_Consigne_
Repérez dans les entrées toutes les lignes qui contiennent le mot « also », puis recopiez-les en respectant la casse.

_Données de la tâche_

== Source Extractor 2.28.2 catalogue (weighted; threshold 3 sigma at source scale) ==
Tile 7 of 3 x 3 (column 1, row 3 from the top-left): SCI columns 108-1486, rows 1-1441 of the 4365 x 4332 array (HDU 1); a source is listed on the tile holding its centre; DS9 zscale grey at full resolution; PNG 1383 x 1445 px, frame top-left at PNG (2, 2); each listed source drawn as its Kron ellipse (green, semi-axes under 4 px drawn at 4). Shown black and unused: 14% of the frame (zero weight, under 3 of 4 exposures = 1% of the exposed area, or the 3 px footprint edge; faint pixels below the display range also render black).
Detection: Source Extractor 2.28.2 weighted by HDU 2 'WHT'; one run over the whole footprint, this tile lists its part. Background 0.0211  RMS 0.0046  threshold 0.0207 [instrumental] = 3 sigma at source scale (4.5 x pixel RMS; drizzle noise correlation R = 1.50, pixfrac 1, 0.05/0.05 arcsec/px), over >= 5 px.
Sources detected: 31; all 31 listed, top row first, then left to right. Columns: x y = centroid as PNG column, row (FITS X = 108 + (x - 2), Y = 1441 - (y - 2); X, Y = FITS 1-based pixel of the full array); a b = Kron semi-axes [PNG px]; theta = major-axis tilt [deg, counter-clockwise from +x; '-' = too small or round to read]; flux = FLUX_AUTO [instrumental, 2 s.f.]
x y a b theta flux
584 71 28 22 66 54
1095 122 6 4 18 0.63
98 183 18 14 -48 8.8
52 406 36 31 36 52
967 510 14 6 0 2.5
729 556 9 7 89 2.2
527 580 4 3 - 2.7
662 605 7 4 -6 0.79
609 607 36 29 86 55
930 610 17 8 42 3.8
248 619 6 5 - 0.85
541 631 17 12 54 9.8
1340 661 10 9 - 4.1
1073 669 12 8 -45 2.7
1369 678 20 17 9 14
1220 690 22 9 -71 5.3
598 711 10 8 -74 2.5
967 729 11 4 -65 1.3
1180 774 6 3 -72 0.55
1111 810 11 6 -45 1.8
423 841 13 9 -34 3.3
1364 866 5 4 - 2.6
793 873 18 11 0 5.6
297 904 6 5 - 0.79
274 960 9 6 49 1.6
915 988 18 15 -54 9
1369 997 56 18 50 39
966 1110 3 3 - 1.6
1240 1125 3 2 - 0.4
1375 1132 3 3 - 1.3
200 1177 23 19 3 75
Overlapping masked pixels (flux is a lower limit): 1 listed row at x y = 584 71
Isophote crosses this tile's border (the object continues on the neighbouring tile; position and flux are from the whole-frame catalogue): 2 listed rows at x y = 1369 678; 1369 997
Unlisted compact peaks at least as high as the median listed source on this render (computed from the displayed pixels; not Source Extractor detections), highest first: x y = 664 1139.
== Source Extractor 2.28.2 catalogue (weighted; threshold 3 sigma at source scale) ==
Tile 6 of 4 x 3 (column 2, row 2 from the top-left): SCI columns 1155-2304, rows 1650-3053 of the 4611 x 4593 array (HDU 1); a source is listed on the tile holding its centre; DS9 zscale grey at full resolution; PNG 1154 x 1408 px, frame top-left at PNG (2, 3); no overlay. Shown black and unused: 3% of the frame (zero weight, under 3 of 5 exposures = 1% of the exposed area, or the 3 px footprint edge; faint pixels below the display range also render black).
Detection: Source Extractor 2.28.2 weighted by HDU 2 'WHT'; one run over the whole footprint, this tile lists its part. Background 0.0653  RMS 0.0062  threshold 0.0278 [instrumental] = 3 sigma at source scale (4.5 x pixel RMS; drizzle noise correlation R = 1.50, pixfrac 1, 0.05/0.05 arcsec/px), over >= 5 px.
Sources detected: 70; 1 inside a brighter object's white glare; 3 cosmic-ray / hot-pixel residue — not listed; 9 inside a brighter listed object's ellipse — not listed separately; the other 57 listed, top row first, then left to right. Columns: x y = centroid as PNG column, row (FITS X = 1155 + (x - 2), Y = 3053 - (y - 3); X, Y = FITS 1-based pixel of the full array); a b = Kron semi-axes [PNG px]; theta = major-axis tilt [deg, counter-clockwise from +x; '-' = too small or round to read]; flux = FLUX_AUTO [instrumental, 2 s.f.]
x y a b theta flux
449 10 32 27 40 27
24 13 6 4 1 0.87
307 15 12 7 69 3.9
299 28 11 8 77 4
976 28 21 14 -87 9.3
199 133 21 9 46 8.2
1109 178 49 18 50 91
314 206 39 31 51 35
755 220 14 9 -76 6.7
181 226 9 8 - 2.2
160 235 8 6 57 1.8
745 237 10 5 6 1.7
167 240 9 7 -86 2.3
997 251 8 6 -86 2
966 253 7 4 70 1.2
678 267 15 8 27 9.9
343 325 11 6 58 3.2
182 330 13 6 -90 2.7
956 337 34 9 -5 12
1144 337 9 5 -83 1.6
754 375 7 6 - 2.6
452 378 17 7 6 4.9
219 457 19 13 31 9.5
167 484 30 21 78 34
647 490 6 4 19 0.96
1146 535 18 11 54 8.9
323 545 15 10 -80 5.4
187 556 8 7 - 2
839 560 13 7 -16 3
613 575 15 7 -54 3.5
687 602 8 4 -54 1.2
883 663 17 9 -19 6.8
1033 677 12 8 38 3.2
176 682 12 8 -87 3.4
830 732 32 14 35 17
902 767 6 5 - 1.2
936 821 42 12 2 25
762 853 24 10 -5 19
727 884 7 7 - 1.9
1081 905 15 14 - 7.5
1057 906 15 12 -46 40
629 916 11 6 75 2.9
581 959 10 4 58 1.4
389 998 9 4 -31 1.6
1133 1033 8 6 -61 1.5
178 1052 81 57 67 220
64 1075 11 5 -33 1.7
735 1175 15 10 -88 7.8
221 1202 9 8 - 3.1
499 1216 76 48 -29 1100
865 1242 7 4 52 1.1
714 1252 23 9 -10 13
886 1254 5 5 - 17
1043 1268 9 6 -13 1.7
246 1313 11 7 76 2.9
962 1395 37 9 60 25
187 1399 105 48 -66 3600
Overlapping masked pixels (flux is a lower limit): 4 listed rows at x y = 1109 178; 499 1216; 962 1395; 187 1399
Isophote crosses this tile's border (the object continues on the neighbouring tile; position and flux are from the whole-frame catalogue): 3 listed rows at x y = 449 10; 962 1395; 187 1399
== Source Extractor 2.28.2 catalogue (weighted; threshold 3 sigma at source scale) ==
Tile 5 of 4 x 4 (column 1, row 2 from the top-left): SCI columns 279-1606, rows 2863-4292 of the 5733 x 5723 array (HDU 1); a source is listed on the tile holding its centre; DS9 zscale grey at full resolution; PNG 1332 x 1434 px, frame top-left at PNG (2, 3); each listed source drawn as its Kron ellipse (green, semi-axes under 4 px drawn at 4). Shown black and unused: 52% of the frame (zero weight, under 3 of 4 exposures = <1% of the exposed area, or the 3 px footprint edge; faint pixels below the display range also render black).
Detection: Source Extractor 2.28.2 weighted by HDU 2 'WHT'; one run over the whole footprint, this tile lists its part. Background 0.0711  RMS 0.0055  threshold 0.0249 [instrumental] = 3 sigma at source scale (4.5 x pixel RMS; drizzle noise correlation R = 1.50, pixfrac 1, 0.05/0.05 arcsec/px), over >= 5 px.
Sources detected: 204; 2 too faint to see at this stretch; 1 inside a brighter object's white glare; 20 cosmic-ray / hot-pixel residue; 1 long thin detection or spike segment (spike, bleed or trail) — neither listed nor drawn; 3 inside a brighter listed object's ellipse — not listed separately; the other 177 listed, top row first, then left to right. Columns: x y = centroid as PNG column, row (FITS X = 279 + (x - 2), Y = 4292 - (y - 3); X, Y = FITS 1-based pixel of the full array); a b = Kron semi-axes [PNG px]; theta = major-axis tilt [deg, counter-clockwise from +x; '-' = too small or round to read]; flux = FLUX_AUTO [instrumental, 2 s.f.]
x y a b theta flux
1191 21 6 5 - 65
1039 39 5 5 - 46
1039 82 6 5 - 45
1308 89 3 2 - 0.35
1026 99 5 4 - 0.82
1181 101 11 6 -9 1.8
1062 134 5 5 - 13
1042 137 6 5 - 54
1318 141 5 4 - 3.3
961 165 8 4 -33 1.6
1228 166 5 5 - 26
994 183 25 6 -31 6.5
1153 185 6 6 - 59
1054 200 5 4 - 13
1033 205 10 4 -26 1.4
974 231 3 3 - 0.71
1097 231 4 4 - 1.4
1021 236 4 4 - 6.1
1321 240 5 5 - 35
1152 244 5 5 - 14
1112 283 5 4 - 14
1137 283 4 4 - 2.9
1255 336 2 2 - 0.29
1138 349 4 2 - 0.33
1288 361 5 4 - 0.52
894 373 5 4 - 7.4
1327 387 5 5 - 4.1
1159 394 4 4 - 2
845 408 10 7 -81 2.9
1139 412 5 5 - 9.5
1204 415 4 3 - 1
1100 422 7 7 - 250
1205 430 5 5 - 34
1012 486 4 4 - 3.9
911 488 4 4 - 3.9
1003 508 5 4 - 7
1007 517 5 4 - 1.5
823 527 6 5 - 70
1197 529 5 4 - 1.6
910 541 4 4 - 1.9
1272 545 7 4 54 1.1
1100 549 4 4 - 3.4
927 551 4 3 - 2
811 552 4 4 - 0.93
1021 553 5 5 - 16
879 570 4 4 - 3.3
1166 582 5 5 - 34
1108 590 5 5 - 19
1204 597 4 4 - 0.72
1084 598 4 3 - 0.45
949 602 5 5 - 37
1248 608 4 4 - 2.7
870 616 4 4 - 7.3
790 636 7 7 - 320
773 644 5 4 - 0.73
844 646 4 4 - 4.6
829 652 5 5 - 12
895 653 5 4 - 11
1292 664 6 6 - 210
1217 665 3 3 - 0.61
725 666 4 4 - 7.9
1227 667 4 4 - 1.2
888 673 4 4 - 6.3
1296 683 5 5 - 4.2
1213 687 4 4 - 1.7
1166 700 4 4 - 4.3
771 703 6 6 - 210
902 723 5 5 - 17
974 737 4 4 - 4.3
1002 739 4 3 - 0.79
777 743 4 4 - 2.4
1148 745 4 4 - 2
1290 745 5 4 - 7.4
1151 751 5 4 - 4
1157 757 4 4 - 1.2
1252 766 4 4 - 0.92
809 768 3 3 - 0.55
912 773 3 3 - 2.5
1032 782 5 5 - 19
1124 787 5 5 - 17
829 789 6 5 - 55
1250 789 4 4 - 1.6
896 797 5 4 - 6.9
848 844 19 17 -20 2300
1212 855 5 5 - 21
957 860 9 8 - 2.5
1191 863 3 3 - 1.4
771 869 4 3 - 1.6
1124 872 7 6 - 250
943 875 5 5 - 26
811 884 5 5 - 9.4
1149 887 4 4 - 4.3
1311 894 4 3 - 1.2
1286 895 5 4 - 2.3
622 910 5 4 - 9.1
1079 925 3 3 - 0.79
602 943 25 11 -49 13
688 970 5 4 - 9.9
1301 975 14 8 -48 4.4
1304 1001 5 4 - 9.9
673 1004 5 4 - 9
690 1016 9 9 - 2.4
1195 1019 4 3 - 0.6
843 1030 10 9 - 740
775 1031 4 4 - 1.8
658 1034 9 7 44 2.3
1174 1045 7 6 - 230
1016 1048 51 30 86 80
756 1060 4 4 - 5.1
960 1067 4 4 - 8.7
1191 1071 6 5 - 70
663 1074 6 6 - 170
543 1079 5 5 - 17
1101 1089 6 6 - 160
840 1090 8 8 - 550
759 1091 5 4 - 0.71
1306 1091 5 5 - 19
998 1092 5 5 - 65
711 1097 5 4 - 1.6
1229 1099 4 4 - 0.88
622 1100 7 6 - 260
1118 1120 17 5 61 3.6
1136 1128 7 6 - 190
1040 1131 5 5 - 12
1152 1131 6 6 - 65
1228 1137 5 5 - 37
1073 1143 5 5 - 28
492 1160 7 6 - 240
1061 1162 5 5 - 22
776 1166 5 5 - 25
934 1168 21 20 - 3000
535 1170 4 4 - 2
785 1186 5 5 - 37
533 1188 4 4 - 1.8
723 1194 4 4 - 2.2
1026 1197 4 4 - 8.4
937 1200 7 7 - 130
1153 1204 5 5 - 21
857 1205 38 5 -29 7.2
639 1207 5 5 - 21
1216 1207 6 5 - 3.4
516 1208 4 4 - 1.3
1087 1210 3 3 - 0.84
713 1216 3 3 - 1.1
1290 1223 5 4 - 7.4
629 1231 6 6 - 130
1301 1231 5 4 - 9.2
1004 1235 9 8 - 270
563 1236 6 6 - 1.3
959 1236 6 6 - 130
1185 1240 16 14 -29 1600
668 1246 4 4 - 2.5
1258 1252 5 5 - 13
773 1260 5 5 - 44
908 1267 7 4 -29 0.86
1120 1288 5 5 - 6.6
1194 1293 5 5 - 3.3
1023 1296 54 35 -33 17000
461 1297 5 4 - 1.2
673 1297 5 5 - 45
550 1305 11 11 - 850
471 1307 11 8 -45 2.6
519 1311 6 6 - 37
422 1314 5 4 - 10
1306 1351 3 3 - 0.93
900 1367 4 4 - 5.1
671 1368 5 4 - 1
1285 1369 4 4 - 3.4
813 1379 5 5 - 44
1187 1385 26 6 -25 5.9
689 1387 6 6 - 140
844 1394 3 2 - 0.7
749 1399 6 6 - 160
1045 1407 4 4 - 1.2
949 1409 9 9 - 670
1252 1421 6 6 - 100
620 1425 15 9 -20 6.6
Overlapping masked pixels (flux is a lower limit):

_Réponse à l'exercice_
Tile 7 of 3 x 3 (column 1, row 3 from the top-left): SCI columns 108-1486, rows 1-1441 of the 4365 x 4332 array (HDU 1); a source is listed on the tile holding its centre; DS9 zscale grey at full resolution; PNG 1383 x 1445 px, frame top-left at PNG (2, 2); each listed source drawn as its Kron ellipse (green, semi-axes under 4 px drawn at 4). Shown black and unused: 14% of the frame (zero weight, under 3 of 4 exposures = 1% of the exposed area, or the 3 px footprint edge; faint pixels below the display range also render black).
Tile 6 of 4 x 3 (column 2, row 2 from the top-left): SCI columns 1155-2304, rows 1650-3053 of the 4611 x 4593 array (HDU 1); a source is listed on the tile holding its centre; DS9 zscale grey at full resolution; PNG 1154 x 1408 px, frame top-left at PNG (2, 3); no overlay. Shown black and unused: 3% of the frame (zero weight, under 3 of 5 exposures = 1% of the exposed area, or the 3 px footprint edge; faint pixels below the display range also render black).
Tile 5 of 4 x 4 (column 1, row 2 from the top-left): SCI columns 279-1606, rows 2863-4292 of the 5733 x 5723 array (HDU 1); a source is listed on the tile holding its centre; DS9 zscale grey at full resolution; PNG 1332 x 1434 px, frame top-left at PNG (2, 3); each listed source drawn as its Kron ellipse (green, semi-axes under 4 px drawn at 4). Shown black and unused: 52% of the frame (zero weight, under 3 of 4 exposures = <1% of the exposed area, or the 3 px footprint edge; faint pixels below the display range also render black).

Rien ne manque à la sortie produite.